**Dataset records:**
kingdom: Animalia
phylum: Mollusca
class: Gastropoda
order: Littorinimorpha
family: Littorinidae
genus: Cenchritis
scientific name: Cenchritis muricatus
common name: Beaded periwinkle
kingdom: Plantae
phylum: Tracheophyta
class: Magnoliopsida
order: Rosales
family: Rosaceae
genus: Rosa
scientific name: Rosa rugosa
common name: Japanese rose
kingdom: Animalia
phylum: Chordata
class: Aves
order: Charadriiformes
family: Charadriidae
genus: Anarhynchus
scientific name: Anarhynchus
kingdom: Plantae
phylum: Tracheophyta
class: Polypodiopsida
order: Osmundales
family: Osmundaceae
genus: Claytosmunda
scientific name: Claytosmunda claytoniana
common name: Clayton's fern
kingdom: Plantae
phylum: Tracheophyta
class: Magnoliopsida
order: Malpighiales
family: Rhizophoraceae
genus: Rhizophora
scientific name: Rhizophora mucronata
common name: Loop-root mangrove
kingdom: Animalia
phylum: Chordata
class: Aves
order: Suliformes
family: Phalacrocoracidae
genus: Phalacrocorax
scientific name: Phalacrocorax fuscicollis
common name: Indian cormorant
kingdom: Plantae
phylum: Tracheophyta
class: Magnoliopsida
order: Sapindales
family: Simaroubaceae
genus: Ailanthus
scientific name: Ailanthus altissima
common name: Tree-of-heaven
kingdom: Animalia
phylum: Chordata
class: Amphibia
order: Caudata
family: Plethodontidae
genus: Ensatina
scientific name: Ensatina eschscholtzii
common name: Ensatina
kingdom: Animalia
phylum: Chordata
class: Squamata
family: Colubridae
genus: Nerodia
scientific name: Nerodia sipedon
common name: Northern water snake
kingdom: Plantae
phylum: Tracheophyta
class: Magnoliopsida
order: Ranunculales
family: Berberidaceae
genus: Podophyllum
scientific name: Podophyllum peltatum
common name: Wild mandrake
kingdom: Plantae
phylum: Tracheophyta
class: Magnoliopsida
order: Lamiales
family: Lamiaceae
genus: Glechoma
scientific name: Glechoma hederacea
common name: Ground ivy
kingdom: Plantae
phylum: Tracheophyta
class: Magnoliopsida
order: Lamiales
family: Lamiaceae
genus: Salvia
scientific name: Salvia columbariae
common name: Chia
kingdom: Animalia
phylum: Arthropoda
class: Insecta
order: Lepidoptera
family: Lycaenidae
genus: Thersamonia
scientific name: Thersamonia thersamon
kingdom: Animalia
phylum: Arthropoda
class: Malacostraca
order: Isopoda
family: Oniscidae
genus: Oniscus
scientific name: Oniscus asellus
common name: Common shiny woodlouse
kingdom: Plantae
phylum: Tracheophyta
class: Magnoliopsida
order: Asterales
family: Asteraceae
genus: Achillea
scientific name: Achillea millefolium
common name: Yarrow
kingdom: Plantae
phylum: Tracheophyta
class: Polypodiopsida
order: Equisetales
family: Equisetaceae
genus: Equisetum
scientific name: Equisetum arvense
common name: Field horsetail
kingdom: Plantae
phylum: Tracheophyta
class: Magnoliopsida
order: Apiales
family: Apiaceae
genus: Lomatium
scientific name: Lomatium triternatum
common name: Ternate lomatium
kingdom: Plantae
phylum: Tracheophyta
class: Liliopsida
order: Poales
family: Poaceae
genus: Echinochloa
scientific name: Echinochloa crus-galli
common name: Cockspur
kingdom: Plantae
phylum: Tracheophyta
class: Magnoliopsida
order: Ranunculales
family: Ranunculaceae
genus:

**DO THIS:** Turn the lines above, from the start of the entries through the line containing "family: Rosaceae", into a JSON list of strings with one string per line and blank lines omitted.

**WORKED ANSWER:**
[
  "kingdom: Animalia",
  "phylum: Mollusca",
  "class: Gastropoda",
  "order: Littorinimorpha",
  "family: Littorinidae",
  "genus: Cenchritis",
  "scientific name: Cenchritis muricatus",
  "common name: Beaded periwinkle",
  "kingdom: Plantae",
  "phylum: Tracheophyta",
  "class: Magnoliopsida",
  "order: Rosales",
  "family: Rosaceae"
]